WHAT THE TASK REQUIRES
Format the lines of every row below as a numbered list, skipping blank lines and leaving out the pictures.

(Collected data entries)

* * * * *

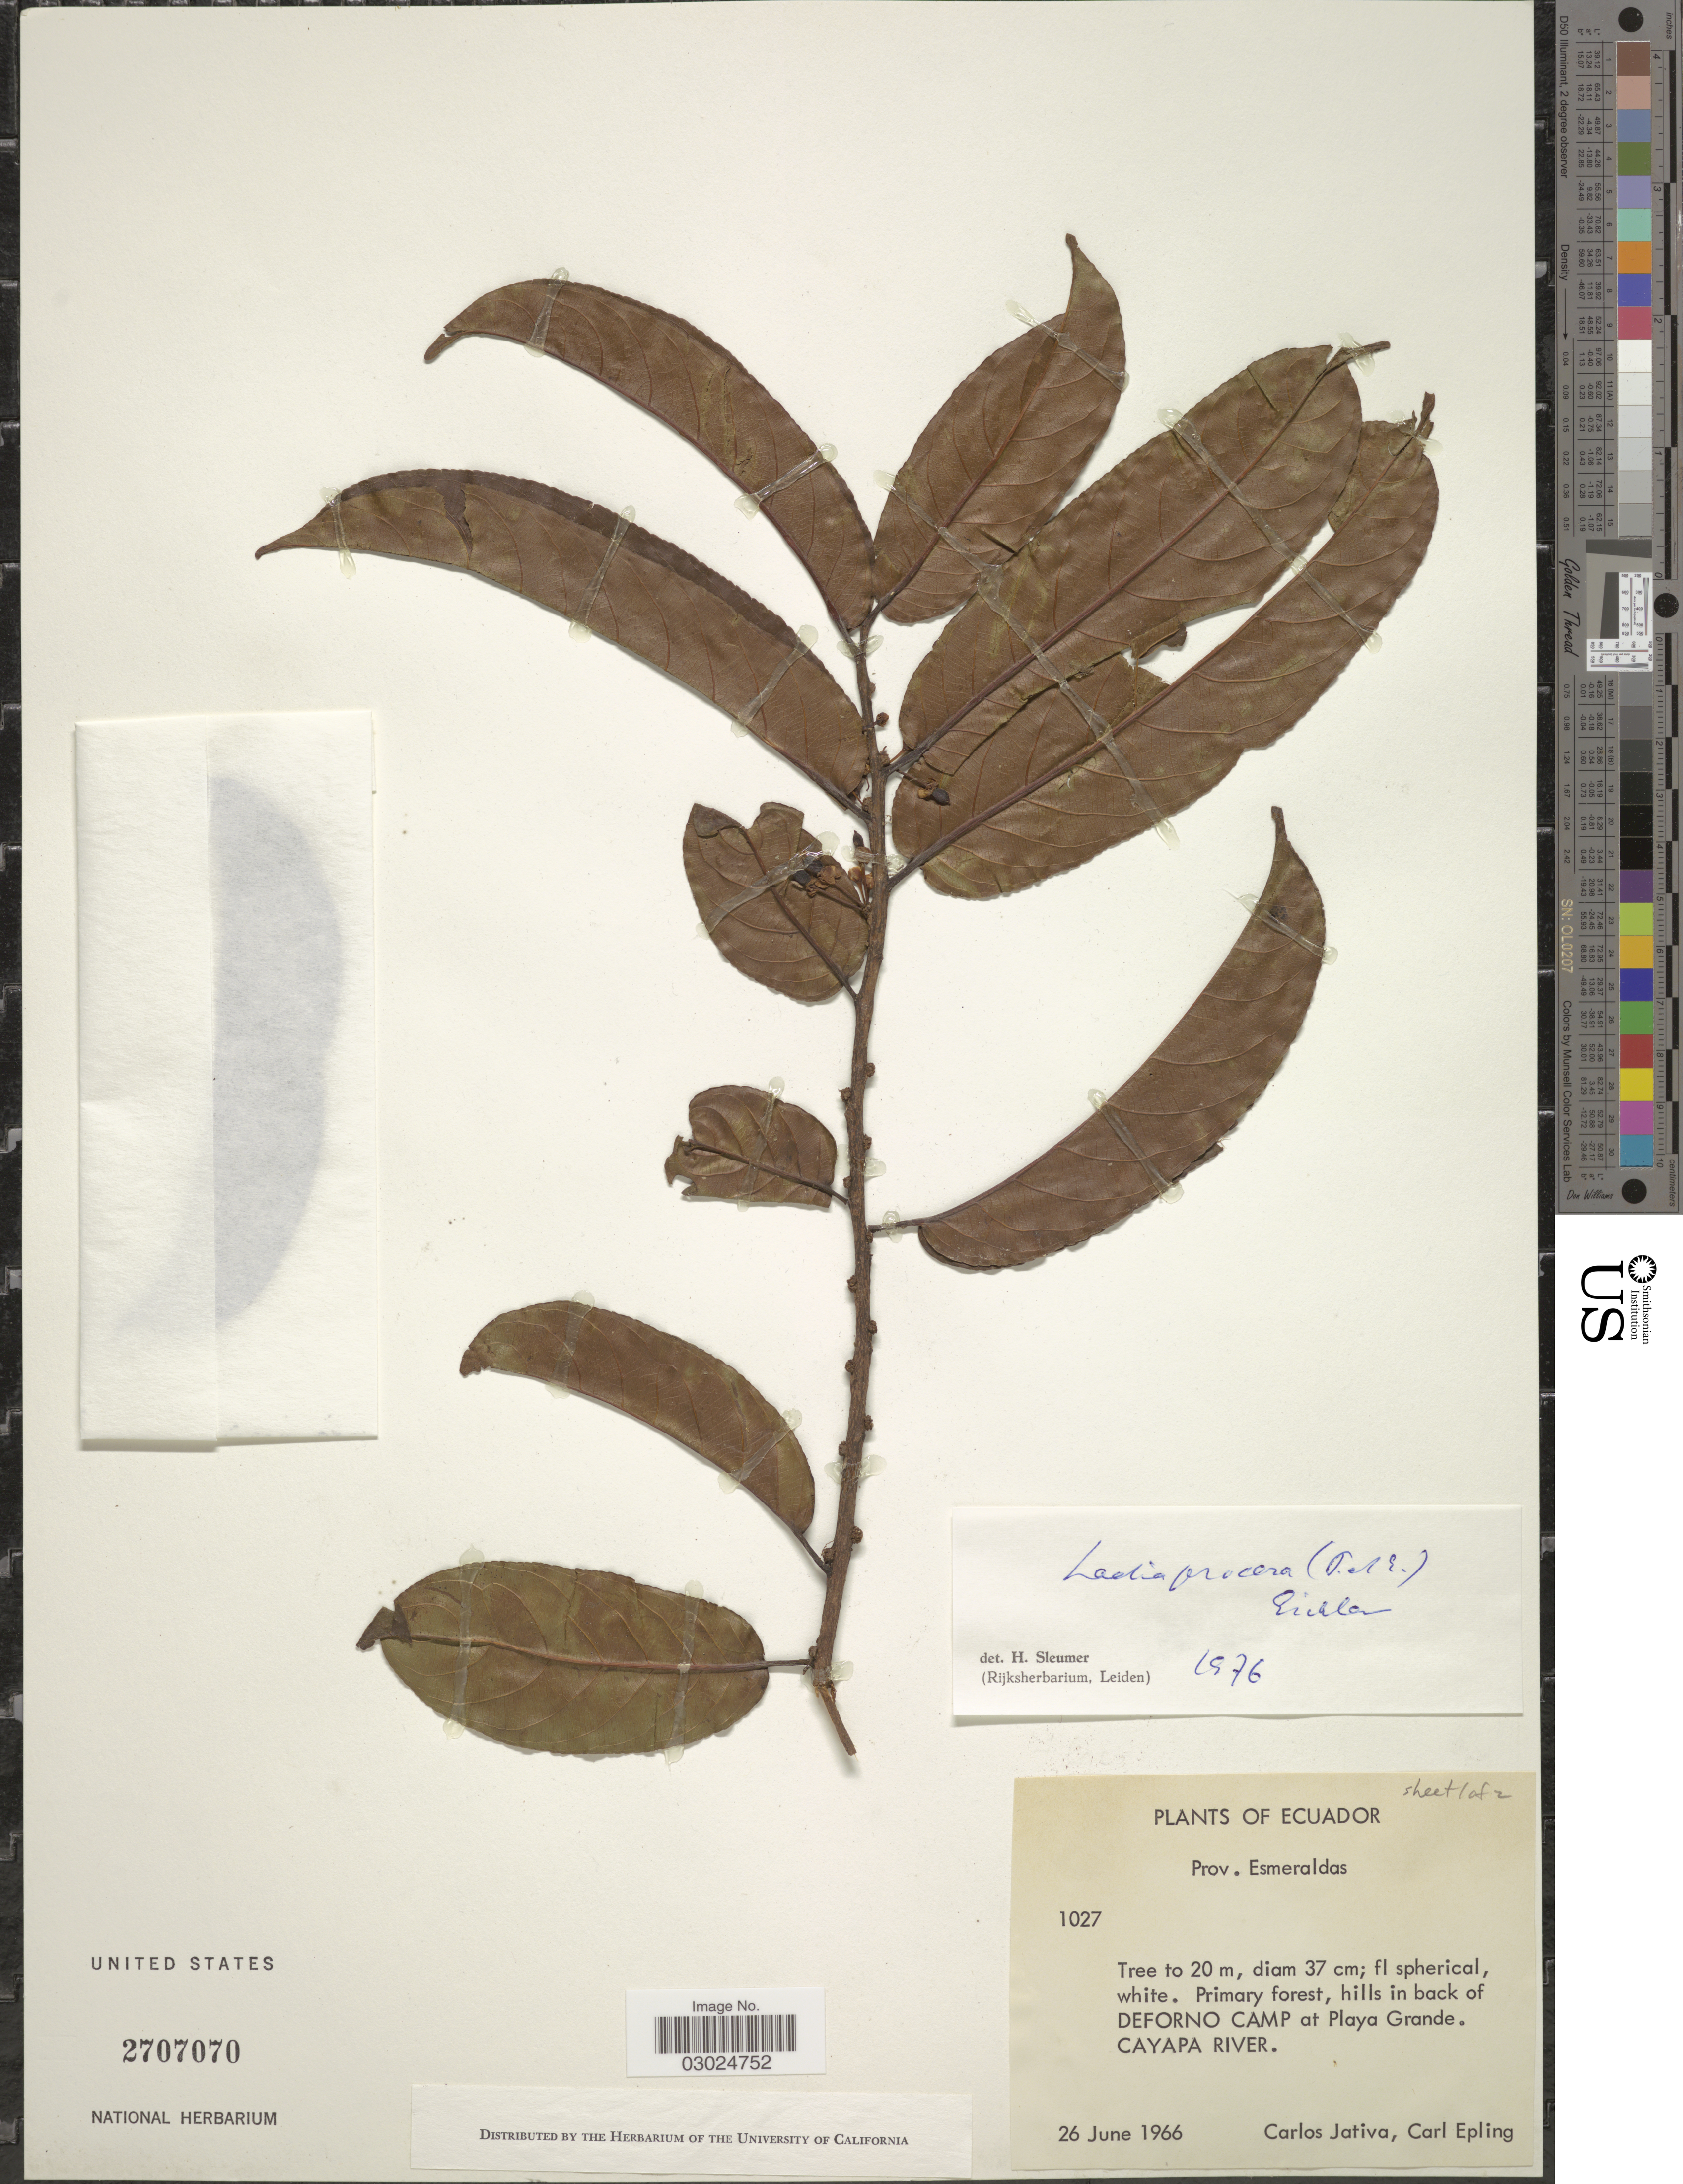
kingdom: Plantae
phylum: Tracheophyta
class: Magnoliopsida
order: Malpighiales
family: Salicaceae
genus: Laetia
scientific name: Laetia procera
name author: (Poepp.) Eichler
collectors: C. D. Játiva & C. C. Epling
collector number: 1027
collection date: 1966-06-26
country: Ecuador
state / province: Esmeraldas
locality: Hills in back of Deforno Camp at Playa Grande. Cayapa River.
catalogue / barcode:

* * * * *

WRITTEN SOLUTION
1. kingdom: Plantae
2. phylum: Tracheophyta
3. class: Magnoliopsida
4. order: Malpighiales
5. family: Salicaceae
6. genus: Laetia
7. scientific name: Laetia procera
8. name author: (Poepp.) Eichler
9. collectors: C. D. Játiva & C. C. Epling
10. collector number: 1027
11. collection date: 1966-06-26
12. country: Ecuador
13. state / province: Esmeraldas
14. locality: Hills in back of Deforno Camp at Playa Grande. Cayapa River.
15. catalogue / barcode:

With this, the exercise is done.